In Fedora 40 Workstation, I am aware that it is possible to mute the internal built-in microphone in Gnome Settings and have it stay muted even after a restart.
What I’d like to know is how can the internal built-in microphone be permenanently disabled without disabling the microphone on any other external plugged-in devices (e.g. headset)?
Each microphone is configured as a discrete source and in most cases can be enabled or disabled without interfering with other hardware. When the headset is connected it should see its own mic separately.
Does your laptop firmware have a setting to disable the internal mic? And if it is disabled does fedora report that no internal mic exists (some devices disabled in firmware are still discoverable by linux)? There have been laptops with an external switch to turn off the internal mic but I doubt yours would have that.
Personally I went out of my way to purchase a laptop without an internal mic (or internal camera). Keep that in you back pocket for consideration on your next purchase.
P.S.
see smbios-token-ctl --help
as it provides a generic way to access uefi setup from linux. This can be very useful and very scary. On the one hand it shows you can get/set uefi settins from the os. On the other hand it shows that entering uefi setup at boot and changing settings is not the only way settings can change.
If a bad actor was able to change your mic to ‘enabled’ in uefi it may not be active until the next reboot but the bad act was still successful.
With my Dell Latitude 5591, if I disable Internal Mic from BIOS checkbox, it disables the laptop’s onboard mic in the OS, but 3.5mm mics still detect and work fine along with anything on USB.
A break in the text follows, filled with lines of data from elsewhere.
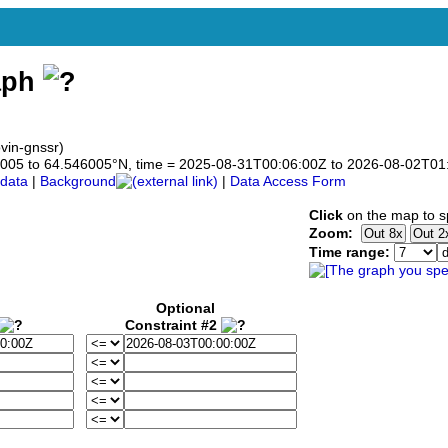
aph
vin-gnssr)
546005 to 64.546005°N, time = 2025-08-31T00:06:00Z to 2026-08-02T01
data
|
Background
|
Data Access Form
Click
on the map to sp
Zoom:
Time range:
Optional
Constraint #2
My laptop seemingly sets this in EC or SMBIOS or something too (keyboard button and LED for mic disable; persists between reboots/OS), but I haven’t tried messing with this from anything outside that BIOS toggle.
I believe this to be relatively easy to set with Realtek audio on Intel chipsets/CPU mobos with Intel DSP disabled (no SOF) but if the BIOS doesn’t provide an easy-toggle for it there might be a UEFI var for it under setup_var.
I didn’t see an option for disabling it in the bios. I’d like to ask you, in the terminal, how can one see a list of recognized microphones and then disable a specific one?
One idea, can you use wireplumber to identify your device with
wpctl status
and then inspect that device with
wpctl inspect 42
replacing the 42 with whatever you device ID is.
Maybe from there someone else could let us know how to disable this device in the wireplumber or pipewire config? Alternatively we could remove the driver.
I am learning as I look into this, and I have not tested it.
My understanding is that for the microphone - or any device - to work it must be loaded into the kernel.
Therefore if you can disable the loading of the device at a kernel level, it will not work.
I have found at Disable Analog Audio, Force Default HDMI Audio - Disable / Blacklist snd_hda_intel Module - Unix & Linux Stack Exchange the example of blacklisting the microphone/sound module in /etc/modprobe.d/ and then the further blocking of the loading of snd_hda_codec_generic. To me it appears that this will not only block the microphone but all sound. However using this mix of either blacklisting or blocking you should eventually be able to essentially remove the mic from your system.
You can see loaded modules with lsmod, and lspci -nnvk to see what kernel driver/module you are using. I am pretty sure you can disable ALL sound easily enough with this method - but not sure about just the microphone.
Q: why do you want to disable the microphone? Personally on my desktops I do not install the microphone hardware, I then use an AudioBox to plug in a Rode Mic when I need it. Old school plug-it-in-when-you-need-it! Also a reason I don’t like laptops.
Rather than blocking this at the kernel level I would think doing it at the alsa level would be a better match. The internal mic can be disabled and the headphone jack mic still work. I think the pipewire/pulseaudio layer is too late as the alsa level would still be active.
But the complexities of the Intel hda, though wonderfully flexible, is still something I need to learn more about. It looks like I can reassign which function is on which ring of the headphone jack if I want to.
I never use the built-in microphone because it is low quality so disabling it would mean less decision making on a daily basis when selecting the audio input option in a pull down menu of video calling or screen recording software. That’s the main reason. But it also seems like the screen recording software picks up the internal fan noise even when the audio input selected is the external higher quality microphone on a headset, and not the built-in microphone, so other than using noise suppression and other filters, I want to make sure that the built-in microphone is disabled.
While looking at another thread, I found out that hardware can be disabled by device ID.
So either steppybug’s ALSA idea or blacklist by device ID. lsusb will give you the device ID.